Wednesday, September 11, 2013

Reflections on 9/11


As was my custom, I woke up late, grabbed a hurried coffee and rushed off to class only to find that my prof was sick and had cancelled the early class. I was both mad and happy. Mad because I had to get up and get ready for nothing, but happy because I got to head back to bed.

I laid down and was just about back to sleep when an abrupt knock at the door woke me out of my slumber. As the Resident Assistant at Liberty University, a guy on my hall turned to me for counsel on what he saw on the TV.

"A plane hit the WTC!!"

I was like "not a chance, you had to have  bad dream!"

"No come and see!"

We rushed to the end of the hall where he had his TV tuned in to the News that was keeping a live feed on the tower. We sat there in utter disbelief as we saw the second plane hit.

It was surreal.  America under attack?! Unbelievable and yet undeniable. That’s where I was on September 11, 2001.

I remember the unity and patriotism that followed. I remember the images of the buildings collapsing, the heroic NYPD and NYFD rushing toward the falling buildings. The stories of rescue and loss are as vivid today as they were 12 years ago.

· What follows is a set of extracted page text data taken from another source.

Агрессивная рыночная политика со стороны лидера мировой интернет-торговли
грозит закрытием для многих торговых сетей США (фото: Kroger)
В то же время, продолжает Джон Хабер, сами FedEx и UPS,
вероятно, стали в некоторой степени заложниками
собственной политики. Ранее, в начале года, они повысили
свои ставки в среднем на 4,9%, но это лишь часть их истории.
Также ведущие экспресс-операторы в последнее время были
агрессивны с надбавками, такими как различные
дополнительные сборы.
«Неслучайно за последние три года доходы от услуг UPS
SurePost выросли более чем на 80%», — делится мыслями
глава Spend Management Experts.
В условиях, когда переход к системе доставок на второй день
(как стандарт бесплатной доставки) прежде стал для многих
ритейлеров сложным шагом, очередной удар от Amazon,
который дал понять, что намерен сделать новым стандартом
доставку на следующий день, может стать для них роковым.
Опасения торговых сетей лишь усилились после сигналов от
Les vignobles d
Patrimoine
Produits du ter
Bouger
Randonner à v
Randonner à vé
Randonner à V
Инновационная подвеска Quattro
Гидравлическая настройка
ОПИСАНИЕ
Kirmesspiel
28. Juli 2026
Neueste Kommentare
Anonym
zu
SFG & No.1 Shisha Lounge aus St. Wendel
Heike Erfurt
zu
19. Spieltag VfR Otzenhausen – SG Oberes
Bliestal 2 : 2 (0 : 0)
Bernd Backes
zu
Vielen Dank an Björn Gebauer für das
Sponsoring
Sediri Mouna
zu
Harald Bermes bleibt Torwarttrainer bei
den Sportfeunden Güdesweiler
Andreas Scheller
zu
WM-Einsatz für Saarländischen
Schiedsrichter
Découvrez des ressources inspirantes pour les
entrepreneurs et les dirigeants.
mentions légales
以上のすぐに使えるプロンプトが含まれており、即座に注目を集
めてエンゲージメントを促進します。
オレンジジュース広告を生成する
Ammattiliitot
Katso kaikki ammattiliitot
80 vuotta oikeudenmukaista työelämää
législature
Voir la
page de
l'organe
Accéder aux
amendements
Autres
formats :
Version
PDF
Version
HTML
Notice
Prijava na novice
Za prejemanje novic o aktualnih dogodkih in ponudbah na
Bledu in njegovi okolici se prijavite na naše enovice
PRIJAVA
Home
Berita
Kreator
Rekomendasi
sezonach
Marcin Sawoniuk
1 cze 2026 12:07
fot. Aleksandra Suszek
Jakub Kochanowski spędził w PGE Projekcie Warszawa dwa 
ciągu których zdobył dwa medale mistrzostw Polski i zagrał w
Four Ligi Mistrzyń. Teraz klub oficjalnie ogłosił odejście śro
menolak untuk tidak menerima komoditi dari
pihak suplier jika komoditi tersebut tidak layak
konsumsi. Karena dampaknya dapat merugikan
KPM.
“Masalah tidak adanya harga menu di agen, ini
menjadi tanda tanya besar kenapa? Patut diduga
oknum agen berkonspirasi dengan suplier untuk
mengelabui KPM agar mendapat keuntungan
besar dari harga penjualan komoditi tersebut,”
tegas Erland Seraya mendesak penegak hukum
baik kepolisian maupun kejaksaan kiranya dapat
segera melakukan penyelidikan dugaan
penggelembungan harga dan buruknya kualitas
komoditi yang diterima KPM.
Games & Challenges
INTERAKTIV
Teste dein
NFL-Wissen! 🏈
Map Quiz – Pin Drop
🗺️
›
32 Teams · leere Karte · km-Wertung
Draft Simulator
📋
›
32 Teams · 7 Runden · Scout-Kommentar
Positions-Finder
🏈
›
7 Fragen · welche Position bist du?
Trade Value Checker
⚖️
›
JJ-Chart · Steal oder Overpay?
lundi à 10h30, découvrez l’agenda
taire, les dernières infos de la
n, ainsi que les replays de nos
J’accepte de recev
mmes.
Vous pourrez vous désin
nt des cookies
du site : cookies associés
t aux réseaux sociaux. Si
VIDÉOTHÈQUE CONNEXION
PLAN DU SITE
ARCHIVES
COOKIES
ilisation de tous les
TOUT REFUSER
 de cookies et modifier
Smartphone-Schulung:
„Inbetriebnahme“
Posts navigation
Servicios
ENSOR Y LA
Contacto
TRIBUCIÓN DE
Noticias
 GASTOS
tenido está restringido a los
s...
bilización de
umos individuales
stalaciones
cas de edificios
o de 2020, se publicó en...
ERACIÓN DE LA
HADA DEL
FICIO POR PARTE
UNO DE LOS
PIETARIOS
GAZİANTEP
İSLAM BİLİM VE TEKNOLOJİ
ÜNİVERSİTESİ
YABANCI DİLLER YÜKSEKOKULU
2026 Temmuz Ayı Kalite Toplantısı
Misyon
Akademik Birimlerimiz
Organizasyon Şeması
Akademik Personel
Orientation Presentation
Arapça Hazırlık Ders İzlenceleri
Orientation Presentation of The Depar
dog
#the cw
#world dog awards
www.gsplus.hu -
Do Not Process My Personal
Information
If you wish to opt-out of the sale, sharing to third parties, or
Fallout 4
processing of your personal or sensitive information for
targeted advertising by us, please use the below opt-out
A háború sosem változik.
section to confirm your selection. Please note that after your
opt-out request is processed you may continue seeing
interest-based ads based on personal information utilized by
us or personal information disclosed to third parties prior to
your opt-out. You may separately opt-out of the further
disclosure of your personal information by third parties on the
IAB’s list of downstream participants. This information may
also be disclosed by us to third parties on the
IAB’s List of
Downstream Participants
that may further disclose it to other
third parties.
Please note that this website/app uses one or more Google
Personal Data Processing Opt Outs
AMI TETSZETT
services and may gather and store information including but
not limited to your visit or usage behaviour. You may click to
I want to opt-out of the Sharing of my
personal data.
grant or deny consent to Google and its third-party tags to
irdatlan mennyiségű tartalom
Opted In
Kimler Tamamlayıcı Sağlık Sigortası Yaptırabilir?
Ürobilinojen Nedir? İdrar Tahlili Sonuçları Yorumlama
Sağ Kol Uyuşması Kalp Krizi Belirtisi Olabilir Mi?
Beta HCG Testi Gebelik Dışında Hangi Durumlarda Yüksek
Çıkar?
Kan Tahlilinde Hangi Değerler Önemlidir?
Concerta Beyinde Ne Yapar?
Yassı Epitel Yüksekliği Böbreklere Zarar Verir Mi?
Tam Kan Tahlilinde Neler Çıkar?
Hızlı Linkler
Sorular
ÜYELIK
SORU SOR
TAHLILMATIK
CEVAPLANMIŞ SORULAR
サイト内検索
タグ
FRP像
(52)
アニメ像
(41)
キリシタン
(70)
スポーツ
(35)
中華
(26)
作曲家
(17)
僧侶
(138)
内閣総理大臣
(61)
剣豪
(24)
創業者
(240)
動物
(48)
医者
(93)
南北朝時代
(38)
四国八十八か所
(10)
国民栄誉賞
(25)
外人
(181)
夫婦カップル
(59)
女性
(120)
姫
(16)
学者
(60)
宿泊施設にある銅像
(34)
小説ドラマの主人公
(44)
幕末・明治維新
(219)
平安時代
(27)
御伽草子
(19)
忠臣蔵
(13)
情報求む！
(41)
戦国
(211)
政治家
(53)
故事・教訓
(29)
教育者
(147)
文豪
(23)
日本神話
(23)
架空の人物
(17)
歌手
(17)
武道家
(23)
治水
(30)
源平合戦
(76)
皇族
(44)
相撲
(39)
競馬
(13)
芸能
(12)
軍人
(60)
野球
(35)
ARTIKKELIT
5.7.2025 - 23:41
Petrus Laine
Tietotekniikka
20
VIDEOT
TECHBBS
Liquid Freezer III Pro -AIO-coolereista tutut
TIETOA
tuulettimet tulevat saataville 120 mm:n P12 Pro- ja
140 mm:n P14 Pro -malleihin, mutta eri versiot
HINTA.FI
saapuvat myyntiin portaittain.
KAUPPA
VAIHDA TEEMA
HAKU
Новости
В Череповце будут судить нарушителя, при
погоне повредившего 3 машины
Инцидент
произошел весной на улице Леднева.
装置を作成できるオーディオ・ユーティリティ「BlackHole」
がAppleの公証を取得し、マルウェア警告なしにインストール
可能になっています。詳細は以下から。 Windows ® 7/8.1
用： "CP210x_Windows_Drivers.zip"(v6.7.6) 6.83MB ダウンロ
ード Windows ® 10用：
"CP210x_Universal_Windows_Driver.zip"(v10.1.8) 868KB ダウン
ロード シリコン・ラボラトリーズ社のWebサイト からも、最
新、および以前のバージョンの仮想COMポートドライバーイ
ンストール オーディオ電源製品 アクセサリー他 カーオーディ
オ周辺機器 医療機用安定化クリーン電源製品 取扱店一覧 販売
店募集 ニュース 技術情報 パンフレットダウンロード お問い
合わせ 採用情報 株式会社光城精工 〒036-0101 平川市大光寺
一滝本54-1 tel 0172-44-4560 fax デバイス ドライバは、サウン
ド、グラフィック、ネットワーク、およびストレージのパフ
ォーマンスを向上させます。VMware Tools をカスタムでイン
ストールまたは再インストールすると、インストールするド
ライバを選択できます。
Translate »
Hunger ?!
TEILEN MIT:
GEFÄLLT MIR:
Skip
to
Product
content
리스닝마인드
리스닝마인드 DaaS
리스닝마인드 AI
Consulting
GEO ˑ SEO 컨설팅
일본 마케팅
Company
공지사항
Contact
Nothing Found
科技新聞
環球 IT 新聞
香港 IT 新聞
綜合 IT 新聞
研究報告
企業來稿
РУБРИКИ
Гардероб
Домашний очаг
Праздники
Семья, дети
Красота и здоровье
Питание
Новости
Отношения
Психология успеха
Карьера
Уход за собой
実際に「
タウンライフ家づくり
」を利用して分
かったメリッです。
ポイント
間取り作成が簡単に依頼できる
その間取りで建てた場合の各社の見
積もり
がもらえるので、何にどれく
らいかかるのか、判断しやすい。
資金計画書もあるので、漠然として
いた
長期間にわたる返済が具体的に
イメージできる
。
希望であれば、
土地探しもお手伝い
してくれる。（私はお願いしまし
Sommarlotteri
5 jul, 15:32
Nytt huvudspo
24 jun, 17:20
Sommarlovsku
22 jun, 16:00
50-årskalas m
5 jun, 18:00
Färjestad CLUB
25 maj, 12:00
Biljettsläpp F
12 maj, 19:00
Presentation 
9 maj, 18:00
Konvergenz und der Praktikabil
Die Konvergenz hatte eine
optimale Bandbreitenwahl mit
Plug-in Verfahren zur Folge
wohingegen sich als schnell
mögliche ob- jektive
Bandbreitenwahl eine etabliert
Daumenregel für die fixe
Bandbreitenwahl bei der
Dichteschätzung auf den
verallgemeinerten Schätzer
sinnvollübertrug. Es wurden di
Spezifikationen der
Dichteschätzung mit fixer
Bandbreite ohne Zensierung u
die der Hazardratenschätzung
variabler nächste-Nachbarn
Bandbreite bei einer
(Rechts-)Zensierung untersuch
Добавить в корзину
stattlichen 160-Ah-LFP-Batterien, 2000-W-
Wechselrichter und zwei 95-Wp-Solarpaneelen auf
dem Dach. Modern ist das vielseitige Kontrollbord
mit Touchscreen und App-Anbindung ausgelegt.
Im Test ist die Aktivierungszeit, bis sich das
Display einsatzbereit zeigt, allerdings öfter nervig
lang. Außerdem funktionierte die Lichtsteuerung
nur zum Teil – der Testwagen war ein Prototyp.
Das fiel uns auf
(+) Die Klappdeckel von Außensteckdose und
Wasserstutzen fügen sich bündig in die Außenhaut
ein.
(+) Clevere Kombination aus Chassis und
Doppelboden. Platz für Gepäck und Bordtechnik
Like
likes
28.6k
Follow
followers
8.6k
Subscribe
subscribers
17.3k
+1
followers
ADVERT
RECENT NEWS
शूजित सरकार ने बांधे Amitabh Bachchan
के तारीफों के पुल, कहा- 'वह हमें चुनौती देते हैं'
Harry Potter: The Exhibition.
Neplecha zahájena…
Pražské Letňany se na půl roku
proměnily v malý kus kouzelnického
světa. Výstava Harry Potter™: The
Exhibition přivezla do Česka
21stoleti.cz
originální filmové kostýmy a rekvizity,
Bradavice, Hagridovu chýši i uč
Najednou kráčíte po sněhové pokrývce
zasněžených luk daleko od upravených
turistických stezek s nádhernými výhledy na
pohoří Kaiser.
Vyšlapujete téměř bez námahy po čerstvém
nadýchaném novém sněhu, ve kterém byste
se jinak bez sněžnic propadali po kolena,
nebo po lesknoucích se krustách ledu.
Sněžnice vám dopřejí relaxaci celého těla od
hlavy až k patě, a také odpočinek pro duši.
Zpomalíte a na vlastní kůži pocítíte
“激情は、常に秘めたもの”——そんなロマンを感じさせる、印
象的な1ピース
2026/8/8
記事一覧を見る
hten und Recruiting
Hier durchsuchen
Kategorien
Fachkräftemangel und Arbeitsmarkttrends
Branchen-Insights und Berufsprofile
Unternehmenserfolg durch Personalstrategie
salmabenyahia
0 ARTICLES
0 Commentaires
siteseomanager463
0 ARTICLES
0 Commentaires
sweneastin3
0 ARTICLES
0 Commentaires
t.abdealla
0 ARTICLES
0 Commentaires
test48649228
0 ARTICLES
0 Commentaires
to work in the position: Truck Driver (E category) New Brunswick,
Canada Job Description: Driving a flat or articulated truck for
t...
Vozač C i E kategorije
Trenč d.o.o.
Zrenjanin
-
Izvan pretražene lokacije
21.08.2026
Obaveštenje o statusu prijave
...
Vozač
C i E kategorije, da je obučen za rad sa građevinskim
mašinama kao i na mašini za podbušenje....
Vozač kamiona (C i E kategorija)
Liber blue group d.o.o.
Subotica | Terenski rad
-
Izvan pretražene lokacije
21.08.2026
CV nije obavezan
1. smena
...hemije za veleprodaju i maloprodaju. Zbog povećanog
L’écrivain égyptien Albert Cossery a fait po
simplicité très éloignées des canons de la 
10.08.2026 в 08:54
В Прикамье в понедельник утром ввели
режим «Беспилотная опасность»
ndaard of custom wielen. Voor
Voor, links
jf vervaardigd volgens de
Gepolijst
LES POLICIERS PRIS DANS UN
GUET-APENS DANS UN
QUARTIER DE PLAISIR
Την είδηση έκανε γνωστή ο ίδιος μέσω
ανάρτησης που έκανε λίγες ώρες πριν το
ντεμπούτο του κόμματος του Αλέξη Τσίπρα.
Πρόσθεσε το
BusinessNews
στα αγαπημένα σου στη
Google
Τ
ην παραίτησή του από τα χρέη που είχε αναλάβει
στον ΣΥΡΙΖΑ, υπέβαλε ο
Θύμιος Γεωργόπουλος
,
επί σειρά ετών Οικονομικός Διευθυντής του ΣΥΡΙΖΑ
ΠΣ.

In that time, America had remembered how to put politics aside, how to come together on what we had in common, and unite. This event has forever changed the culture of America. We who once felt invincible and invulnerable were faced with fear. Nothing can be more unsettling then the awareness of fragility.

Prosperity and safety is a distraction from the reality of evil. We hold fast to our finances, our jobs, our cities and look to them for meaning. We become dulled to the inner most cry of our heart that we are in desperate need of more. God “has put eternity into man's heart” and we fill that void with our own wisdom, wealth and thoughts of safety.  But what happens when our false foundation is shaken? Where do we turn?



One of the most profound images that is still burned into my mind is the cross among the rubble of the WTC. In the midst of chaos, destruction and uncertainty was a stark reminder of hope! This life is not the end, just the beginning. God had made provisions for us long before the foundations of this temporary world was established.

Throughout history, as calamity upon calamity happened, God always gave a sign that He was there and He was in control. Turn to Him and find your hope, not just immediately but for all eternity.

I think of the fall of Adam and Eve where God’s sign was the promise of a descendant who would crush the head of the serpent.

I think of the poison in the wilderness, where the people only had to look at the bronze snake on the pole to be saved.

I think of the conquest of Rome and the Son of God lifted up on the cross! Only three days later to conquer sin and death!

It is this truth that brings hope at the image of the cross amongst the rubble. It is in this imagery, that our broken and desperate lives can be healed because of a resurrected Lord!

To honor those fallen 9/11/2001, don’t turn your hope to America, to wealth, or to safety. Turn to Jesus, trust the one who gave it all that we might live. Allow the image of the cross to draw you into a relationship with a loving God who gives signs of who He is and has revealed Himself in the pages of the Bible. This is where true peace, security and hope come from.

As we say weekly in youth group: “Life with Jesus starts now and lasts forever!”